In this mysterious encounter, Mary Magdalene is commissioned by the risen Christ. She is sent forth to announce the good news of Easter to the other disciples, whom Jesus now calls “brothers” (“siblings”). Mary says “yes” to this mission. This represents a new stage in her journey of faith. She is maturing as a disciple as she becomes part of the mission of Jesus. She goes and announces that she has “seen the Lord.” Because of this pivotal gospel moment of witness to the resurrection, later Christian tradition will give Mary of Magdala the exalted title of “the apostle to the apostles.”

In our lives, too, there are people who call our names. Our names are called by the host at the restaurant when the table is ready, by the teacher who takes roll in the classroom, by the nurse when it is our time to see the doctor. But there are certain people in our lives who, when they call our names, evoke a deep, heartfelt response in us. The depth of that response is due to the bond we have with them. I think of my godmother, to whom I am particularly close. When she calls me long distance and I hear her voice on the other end of the line, my attitude and outlook seem to change. I may be feeling sad or dejected, but when I hear her voice I am lifted out of that mood and feel a sense of peace and home. I hope that there are people in the lives of all of us who have that effect on us.

Jesus had that effect on Mary Magdalene because of the bond they had established. When she was sure that everything had been lost, his speaking her name brought her peace and hope. Her life was opened up again and she came out of her tomb. In that encounter the risen Jesus fulfilled what he had said about the Good Shepherd: the sheep hear his voice, as he calls his own sheep by name and leads them out (John 10:3).

The risen Christ, the Good Shepherd, speaks the name of each one of us. When he does, our lives are opened up as well. When we recognize and respond to his voice, we come out of our own tombs of confusion, meaninglessness, hopelessness. It is by remaining in conversation with the risen Christ – making our lives an ongoing dialogue with him – that our futures continue to be opened up before us.

It is from that conversation, out of that relationship, that Jesus sends us forth to announce the good news of Easter.
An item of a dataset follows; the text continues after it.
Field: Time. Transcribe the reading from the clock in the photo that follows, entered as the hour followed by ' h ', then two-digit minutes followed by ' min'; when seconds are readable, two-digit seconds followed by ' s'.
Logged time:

We too are given a share in his mission. We are commissioned to go to the sisters and brothers of Jesus to announce the good news in word and deed. Each of us is given a share in this mission in a unique way, according to our particular vocation and situation in life.

On this day of retreat, I invite you to spend some time in quiet with the risen Christ. Have you sensed him calling your name in the past? What was that like for you? Listen in the quiet for Christ to speak your name in the deepest part of your heart. As you do, ask him to continue to show you the way in which he is calling you to proclaim the good news of Easter in your own life. Ask him to guide you in the mission that he is giving you. And pray for the grace to continue to recognize him in the many ways in which he reveals himself to you and speaks your name.